The load balancer between the Cribl Workers and the Cribl Leader listening on port 4200 must be a Network Load Balancer or equivalent.

Leader High Availability

Configuring Leader high availability requires a standby server, a load balancer (details here) between users and the Cribl UI port, and a Network Load Balancer between the Cribl Leader and Workers.

Leader high availability is optional. Many customers opt instead for a single Leader, and a remote Git repo for scheduled backups. If the Leader becomes unavailable, you can use the Git repo to provision a new Leader, restoring configuration from a backup.

However, a single Leader is reliable only when Workers are running Cribl Sources that fully leverage a shared-nothing architecture (such as Raw HTTP, Splunk HEC, Elasticsearch API, Amazon S3 Source, etc).
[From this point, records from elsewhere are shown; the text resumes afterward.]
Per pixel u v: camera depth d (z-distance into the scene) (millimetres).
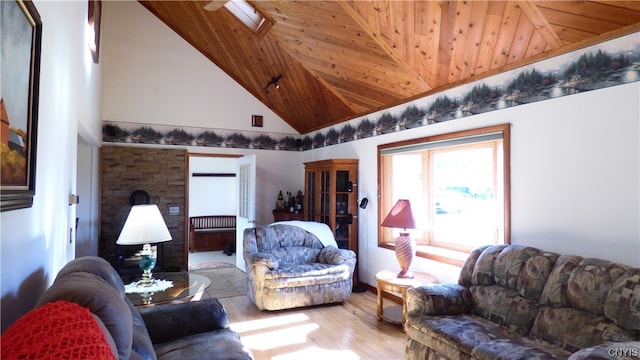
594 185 2619
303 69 5137
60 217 2150
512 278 2654
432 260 3936
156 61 5957
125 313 1271
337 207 5293
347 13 3613
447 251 3975
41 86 1674
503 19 2852
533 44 2932
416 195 4551
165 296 2729
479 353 2150
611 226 2521
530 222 3039
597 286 2137
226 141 6445
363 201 5078
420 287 2877
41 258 1723
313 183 5816
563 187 2811
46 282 1825
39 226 1678
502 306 2629
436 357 2492
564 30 2672
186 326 2316
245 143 6605
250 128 6648
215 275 5891
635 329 1905
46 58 1754
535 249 2682
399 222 3691
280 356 3053
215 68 6359
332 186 5254
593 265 2246
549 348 2141
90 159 5539
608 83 2547
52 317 971
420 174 4496
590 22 2521
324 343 3311
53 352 833
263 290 4086
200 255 7836
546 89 2934
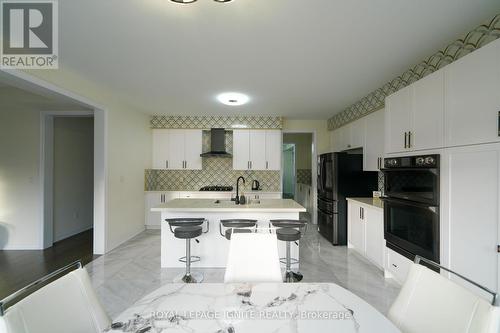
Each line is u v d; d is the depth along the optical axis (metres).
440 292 1.01
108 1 1.64
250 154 5.27
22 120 3.85
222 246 3.18
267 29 1.98
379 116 3.41
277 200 3.66
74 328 1.01
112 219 3.82
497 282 1.50
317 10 1.74
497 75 1.49
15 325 0.81
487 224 1.56
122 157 4.11
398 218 2.49
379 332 0.92
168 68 2.74
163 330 0.93
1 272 3.02
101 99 3.49
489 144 1.54
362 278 2.84
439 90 1.96
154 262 3.33
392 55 2.43
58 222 4.45
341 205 4.05
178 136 5.30
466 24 1.92
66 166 4.65
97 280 2.79
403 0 1.63
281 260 3.21
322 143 5.54
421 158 2.10
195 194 5.07
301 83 3.21
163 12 1.76
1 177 3.85
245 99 3.94
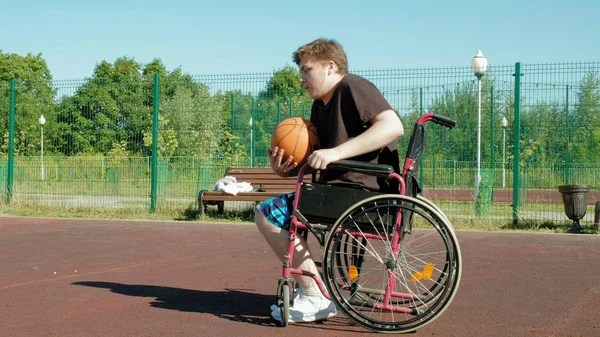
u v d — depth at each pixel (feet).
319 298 14.40
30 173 48.62
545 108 49.16
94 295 17.37
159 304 16.26
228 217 41.63
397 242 13.46
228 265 22.79
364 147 13.16
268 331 13.69
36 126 50.19
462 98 48.47
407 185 13.42
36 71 179.32
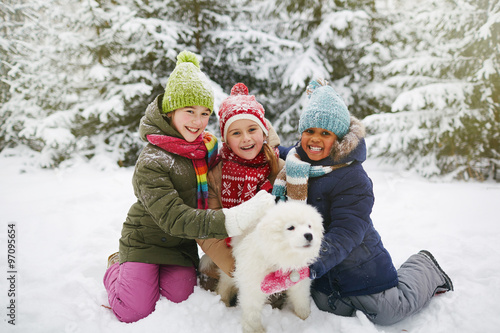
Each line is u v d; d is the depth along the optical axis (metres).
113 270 2.04
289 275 1.61
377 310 1.75
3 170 7.14
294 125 8.62
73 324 1.71
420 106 6.02
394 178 5.77
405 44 7.88
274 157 2.13
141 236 1.97
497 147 6.30
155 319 1.76
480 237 2.95
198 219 1.67
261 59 8.41
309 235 1.44
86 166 7.40
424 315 1.86
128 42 7.91
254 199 1.66
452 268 2.33
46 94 8.31
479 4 6.36
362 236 1.74
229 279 1.92
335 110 1.85
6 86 9.11
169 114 2.01
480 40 6.00
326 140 1.88
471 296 1.96
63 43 7.60
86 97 8.33
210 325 1.74
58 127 7.65
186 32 7.93
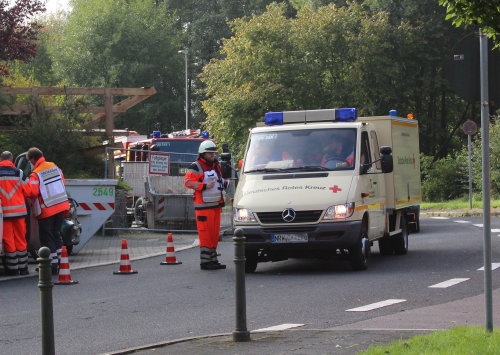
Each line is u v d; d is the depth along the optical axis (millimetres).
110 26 83750
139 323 11617
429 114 59812
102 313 12586
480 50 8805
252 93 53719
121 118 85750
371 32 54125
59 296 14562
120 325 11492
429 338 8898
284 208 16984
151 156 29953
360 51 54062
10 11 27859
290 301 13422
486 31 9945
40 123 29328
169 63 85375
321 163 17844
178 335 10648
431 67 57375
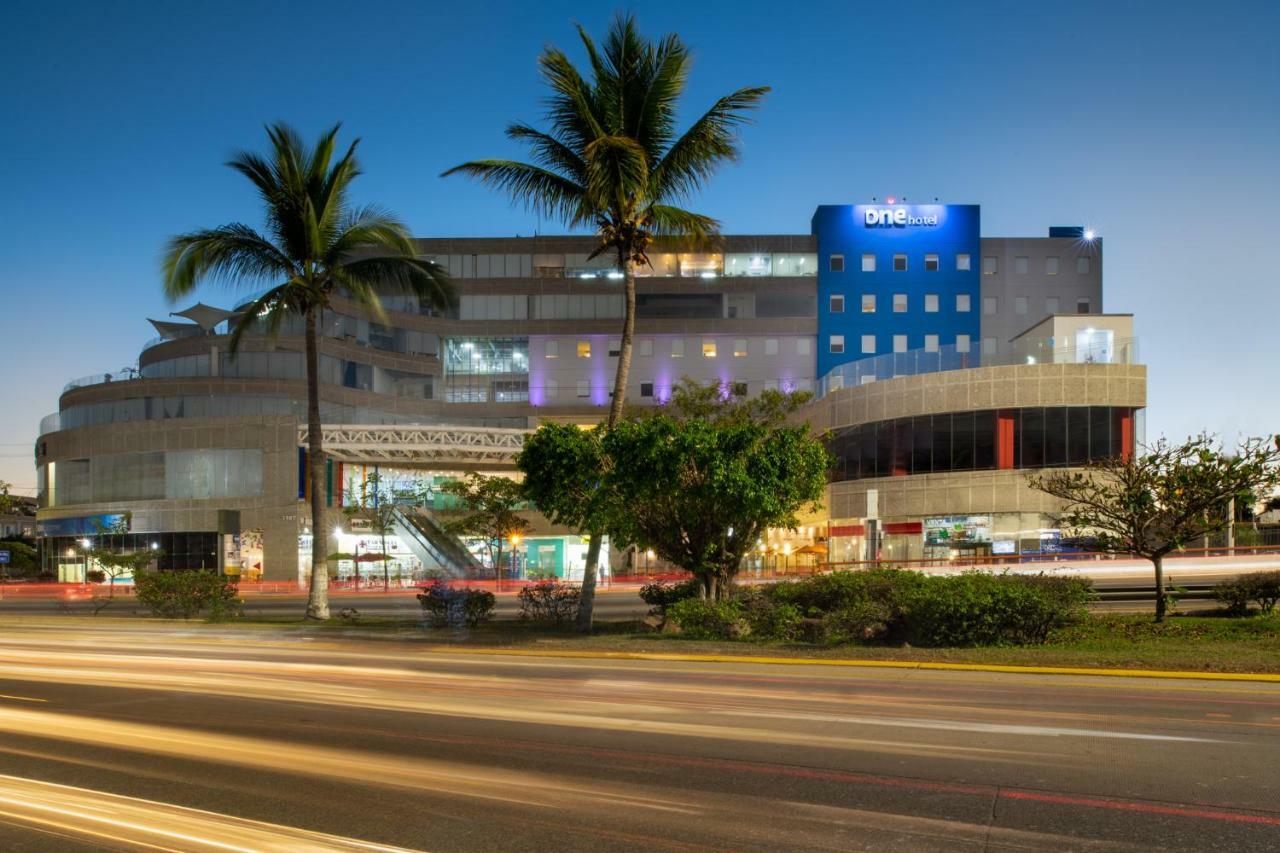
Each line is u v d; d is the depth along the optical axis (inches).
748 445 802.8
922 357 1935.3
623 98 866.1
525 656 699.4
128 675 612.1
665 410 1596.9
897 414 1915.6
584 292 3117.6
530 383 3110.2
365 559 2044.8
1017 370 1785.2
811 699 471.5
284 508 2342.5
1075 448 1750.7
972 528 1790.1
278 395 2522.1
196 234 968.3
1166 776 309.3
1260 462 713.6
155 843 260.2
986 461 1797.5
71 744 392.5
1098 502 789.2
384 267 1020.5
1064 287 3102.9
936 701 458.9
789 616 733.9
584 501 823.7
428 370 3041.3
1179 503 737.0
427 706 471.8
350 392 2711.6
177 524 2378.2
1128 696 465.7
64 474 2588.6
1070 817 267.3
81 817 285.4
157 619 1099.9
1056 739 366.9
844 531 1994.3
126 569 2160.4
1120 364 1768.0
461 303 3127.5
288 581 2313.0
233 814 285.3
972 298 3078.2
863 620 693.3
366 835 262.8
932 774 317.4
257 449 2373.3
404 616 1109.7
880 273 3100.4
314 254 1002.1
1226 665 537.6
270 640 847.7
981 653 610.2
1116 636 681.0
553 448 825.5
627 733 394.3
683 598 876.0
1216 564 1277.1
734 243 3125.0
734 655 642.2
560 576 2301.9
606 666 628.4
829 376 2160.4
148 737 403.9
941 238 3107.8
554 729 405.4
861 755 346.6
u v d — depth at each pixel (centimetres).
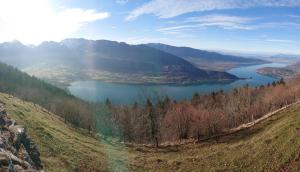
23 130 3247
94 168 4338
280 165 4644
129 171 4866
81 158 4466
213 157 5772
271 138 5550
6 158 1873
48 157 3812
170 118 10956
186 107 12888
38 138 4281
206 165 5450
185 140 8575
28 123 4847
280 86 14588
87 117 12200
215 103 15012
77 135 6538
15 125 3428
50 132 4988
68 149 4534
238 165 5181
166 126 10638
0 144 2305
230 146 6219
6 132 2895
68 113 12288
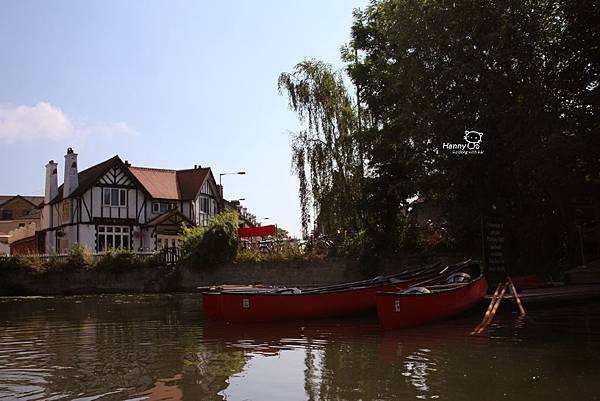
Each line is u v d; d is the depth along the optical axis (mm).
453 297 13344
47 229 45719
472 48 17781
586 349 9477
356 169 26516
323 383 7785
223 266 30297
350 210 26203
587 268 17844
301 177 26531
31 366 9547
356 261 26969
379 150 24797
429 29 18609
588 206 19500
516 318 13336
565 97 16469
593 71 16094
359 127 26156
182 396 7348
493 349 9773
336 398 7012
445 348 10031
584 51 15953
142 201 43156
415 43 19094
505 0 17250
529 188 19359
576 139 15617
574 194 18797
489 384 7410
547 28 17609
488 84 17594
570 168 17031
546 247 19953
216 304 16250
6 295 32219
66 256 33781
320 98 26578
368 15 26391
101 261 32469
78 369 9219
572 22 16203
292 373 8484
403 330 12391
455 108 18672
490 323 12797
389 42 21781
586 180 17984
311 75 26750
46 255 34438
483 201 19719
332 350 10367
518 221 19656
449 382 7578
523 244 19891
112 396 7398
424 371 8273
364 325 13969
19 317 18672
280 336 12445
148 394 7477
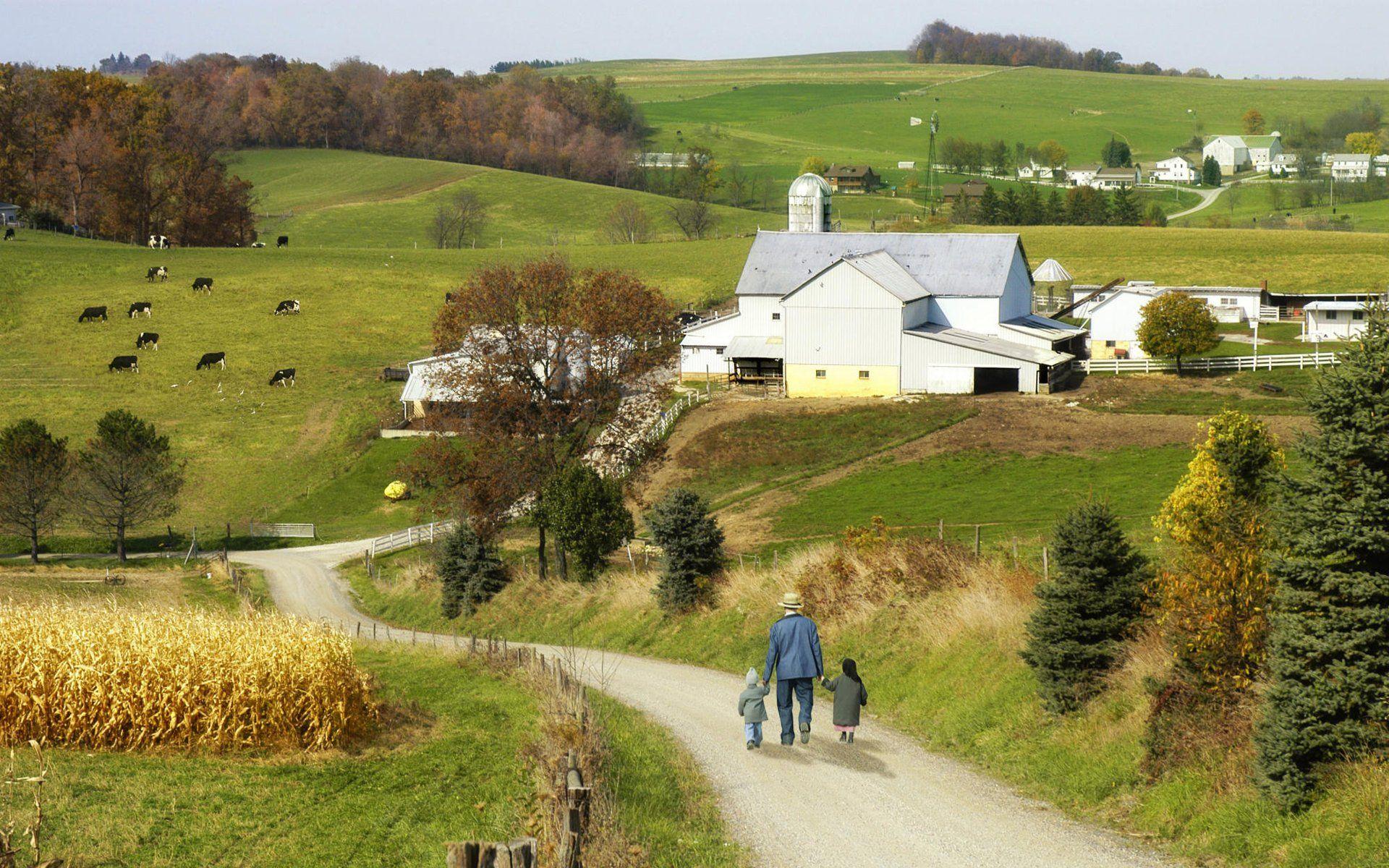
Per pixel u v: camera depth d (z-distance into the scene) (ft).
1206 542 72.64
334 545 275.80
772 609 125.80
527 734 86.69
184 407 369.09
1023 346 322.75
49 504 274.57
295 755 83.35
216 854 63.36
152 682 83.61
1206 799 61.21
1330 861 52.80
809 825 63.77
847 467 257.55
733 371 359.05
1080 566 79.05
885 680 95.66
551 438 199.62
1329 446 60.29
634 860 57.06
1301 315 414.41
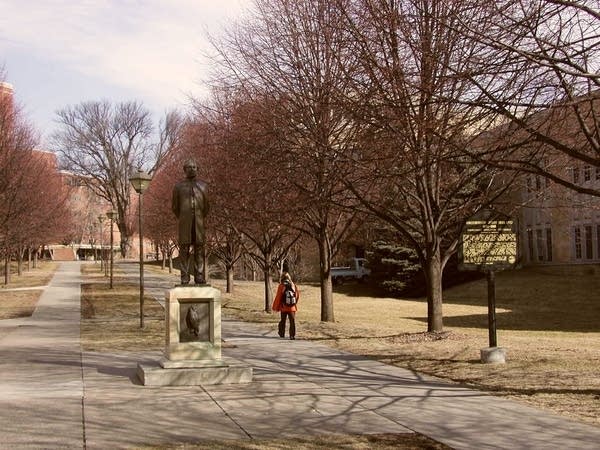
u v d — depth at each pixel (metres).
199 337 10.23
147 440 6.75
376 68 12.48
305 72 15.68
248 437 6.89
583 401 8.46
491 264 11.84
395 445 6.57
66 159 75.06
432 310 16.14
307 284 48.06
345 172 14.45
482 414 7.86
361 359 12.61
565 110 9.91
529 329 22.12
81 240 100.81
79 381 10.19
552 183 15.70
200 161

Here, Workers can process data even if the Leader is unavailable. A Leader without failover will not reliably support Collectors, which require a Leader’s ongoing orchestration.

Disclaimers

All product names, logos, brands, trademarks, registered trademarks, and other marks listed in this document are the property of their respective owners. All such marks are provided for identification and informational purposes only. The use of these marks does not indicate affiliation, endorsement, or ownership of the marks or their respective owners.

This document is provided “as is” with NO EXPRESS OR IMPLIED WARRANTIES OR REPRESENTATIONS. It is intended to aid users in displaying system architecture, but might not be applicable or appropriate in all circumstances. You should not act on any information provided until you have formed your own opinion through investigation and research. Cribl is not responsible for any use of this document or the information provided herein.